Why a Recession Might Still Be in Store for the US Economy, According to Bob Doll
Bob Doll, the Chief Investment Officer at Crossmark Global Investments and a former Chief US Equity Strategist at BlackRock, is sticking with his call for a recession in the US economy. Despite the recent optimism among market observers and the rally in the S&P 500, Doll believes investors need to be more patient and consider leading indicators that suggest a downturn could be on the horizon.
According to Doll, indicators such as the yield curve, The Conference Board’s Leading Economic Index (LEI), and money growth paint a more accurate picture of the economy’s health than lagging or coincident indicators like unemployment rates and job gains. The yield curve has inverted, meaning that shorter-duration yields have risen alongside the fed funds rate while investors seek safety in the 10-year note. This inversion has preceded every recession since the 1960s and suggests a downturn could be imminent.

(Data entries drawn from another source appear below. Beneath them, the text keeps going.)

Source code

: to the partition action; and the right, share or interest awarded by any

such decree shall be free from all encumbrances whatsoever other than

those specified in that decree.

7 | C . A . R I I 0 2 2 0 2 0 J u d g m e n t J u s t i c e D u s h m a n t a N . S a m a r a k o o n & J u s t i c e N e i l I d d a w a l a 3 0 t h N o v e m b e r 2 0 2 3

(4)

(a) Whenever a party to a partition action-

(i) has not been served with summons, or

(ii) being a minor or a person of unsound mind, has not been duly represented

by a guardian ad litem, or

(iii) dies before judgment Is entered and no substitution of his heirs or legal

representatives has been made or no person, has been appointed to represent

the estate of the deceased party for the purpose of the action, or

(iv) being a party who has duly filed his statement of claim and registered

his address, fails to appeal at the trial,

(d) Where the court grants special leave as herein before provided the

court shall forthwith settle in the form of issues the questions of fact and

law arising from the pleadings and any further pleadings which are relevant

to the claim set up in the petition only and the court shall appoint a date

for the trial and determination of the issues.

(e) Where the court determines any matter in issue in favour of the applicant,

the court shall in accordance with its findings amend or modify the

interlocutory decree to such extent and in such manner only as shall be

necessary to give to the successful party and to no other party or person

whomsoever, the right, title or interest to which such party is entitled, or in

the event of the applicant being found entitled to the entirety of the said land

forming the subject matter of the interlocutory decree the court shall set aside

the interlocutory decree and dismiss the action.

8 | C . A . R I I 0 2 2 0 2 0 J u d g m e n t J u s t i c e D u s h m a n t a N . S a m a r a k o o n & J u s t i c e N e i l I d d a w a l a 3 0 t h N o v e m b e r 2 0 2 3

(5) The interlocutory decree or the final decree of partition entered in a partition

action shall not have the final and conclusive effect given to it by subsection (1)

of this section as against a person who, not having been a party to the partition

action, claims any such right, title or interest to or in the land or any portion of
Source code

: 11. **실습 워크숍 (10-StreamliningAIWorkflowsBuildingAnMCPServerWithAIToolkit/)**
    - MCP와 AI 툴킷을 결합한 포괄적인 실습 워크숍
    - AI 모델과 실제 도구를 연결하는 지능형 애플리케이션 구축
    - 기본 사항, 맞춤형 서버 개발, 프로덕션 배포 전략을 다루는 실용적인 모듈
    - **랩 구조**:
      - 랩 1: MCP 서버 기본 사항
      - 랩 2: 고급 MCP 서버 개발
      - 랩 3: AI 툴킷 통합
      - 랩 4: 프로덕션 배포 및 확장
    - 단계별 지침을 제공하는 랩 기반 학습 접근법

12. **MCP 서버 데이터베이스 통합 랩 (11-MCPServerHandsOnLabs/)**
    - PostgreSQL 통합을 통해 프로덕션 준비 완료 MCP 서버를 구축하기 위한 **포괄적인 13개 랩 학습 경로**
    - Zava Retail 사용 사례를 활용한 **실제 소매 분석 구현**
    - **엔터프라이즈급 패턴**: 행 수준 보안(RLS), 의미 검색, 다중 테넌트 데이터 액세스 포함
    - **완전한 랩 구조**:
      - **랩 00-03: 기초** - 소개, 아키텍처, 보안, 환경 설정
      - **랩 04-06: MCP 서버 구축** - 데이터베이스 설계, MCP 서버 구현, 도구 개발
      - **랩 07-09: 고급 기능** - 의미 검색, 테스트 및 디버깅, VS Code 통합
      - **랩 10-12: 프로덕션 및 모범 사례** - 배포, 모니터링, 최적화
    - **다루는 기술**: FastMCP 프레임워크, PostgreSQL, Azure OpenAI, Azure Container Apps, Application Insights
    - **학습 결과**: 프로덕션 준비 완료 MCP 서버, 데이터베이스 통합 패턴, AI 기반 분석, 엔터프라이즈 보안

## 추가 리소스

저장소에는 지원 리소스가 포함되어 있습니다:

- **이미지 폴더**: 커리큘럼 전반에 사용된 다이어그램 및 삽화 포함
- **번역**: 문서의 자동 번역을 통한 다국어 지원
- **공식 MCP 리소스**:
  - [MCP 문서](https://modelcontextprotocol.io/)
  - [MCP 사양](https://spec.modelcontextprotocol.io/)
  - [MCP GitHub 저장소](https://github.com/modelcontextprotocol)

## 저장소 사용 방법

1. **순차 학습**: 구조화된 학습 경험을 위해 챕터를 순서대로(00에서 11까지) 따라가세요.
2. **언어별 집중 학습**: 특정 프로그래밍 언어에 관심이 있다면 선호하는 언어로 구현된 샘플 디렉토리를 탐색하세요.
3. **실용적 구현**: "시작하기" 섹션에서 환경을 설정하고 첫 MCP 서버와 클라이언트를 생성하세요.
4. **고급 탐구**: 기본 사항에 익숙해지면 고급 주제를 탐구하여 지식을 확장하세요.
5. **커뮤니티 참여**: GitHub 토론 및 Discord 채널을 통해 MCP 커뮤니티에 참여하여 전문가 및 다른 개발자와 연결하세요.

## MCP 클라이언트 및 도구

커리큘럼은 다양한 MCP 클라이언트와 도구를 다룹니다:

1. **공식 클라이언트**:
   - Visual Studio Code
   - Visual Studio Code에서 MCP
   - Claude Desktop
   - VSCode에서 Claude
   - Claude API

The Conference Board’s LEI, which compiles various components including manufacturing activity, consumer sentiment, and stock market performance, has also been in recession territory for months. Doll sees this as a strong signal that a recession is still a possibility. Additionally, negative year-over-year growth in the money supply, caused by the Federal Reserve allowing assets to roll off its balance sheet, indicates shrinking liquidity in the economy, which can slow it down.
Doll also highlights the policy lags in rate hikes, suggesting that the consequences of the Federal Reserve’s actions may not be fully realized yet. The Fed raised rates from 0% to 5.25% in just over a year, and Doll believes this will have lasting effects on the economy.
While Doll expects a downturn, he believes it will be relatively mild due to the monetary and fiscal stimuli implemented over the past few years. He predicts that the S&P 500 could fall to a range between 3,800 and 4,200, representing a 14.8% downside from current levels.
Other Wall Street strategists, including David Rosenberg of Rosenberg Research and Michael Kantrowitz of Piper Sandler, share Doll’s view that a recession is on the horizon. Firms such as Wells Fargo and Deutsche Bank also believe that a downturn is still to come.
Despite these predictions, the current strength of the labor market is giving bulls hope, with the unemployment rate falling and job growth continuing. The resilience of the labor market will be a key factor to watch in the coming months if the stock market is to sustain its rally.
Ultimately, whether Doll’s recession call comes to fruition remains uncertain. However, it serves as a reminder for investors not to become complacent and to consider a range of indicators instead of relying solely on positive employment figures.
Analyst comment
Overall, the news can be seen as negative as it suggests the possibility of a recession in the US economy. According to Bob Doll, leading indicators such as the yield curve, The Conference Board’s Leading Economic Index, and money growth point towards a potential downturn. However, Doll also believes that the recession will be relatively mild due to past monetary and fiscal stimuli. The market may experience a decline of around 14.8% according to Doll’s predictions. Other Wall Street strategists and firms also share Doll’s view. The strength of the labor market will be crucial in determining the market’s sustainability. Analysts should not become complacent and should consider a range of indicators beyond employment figures.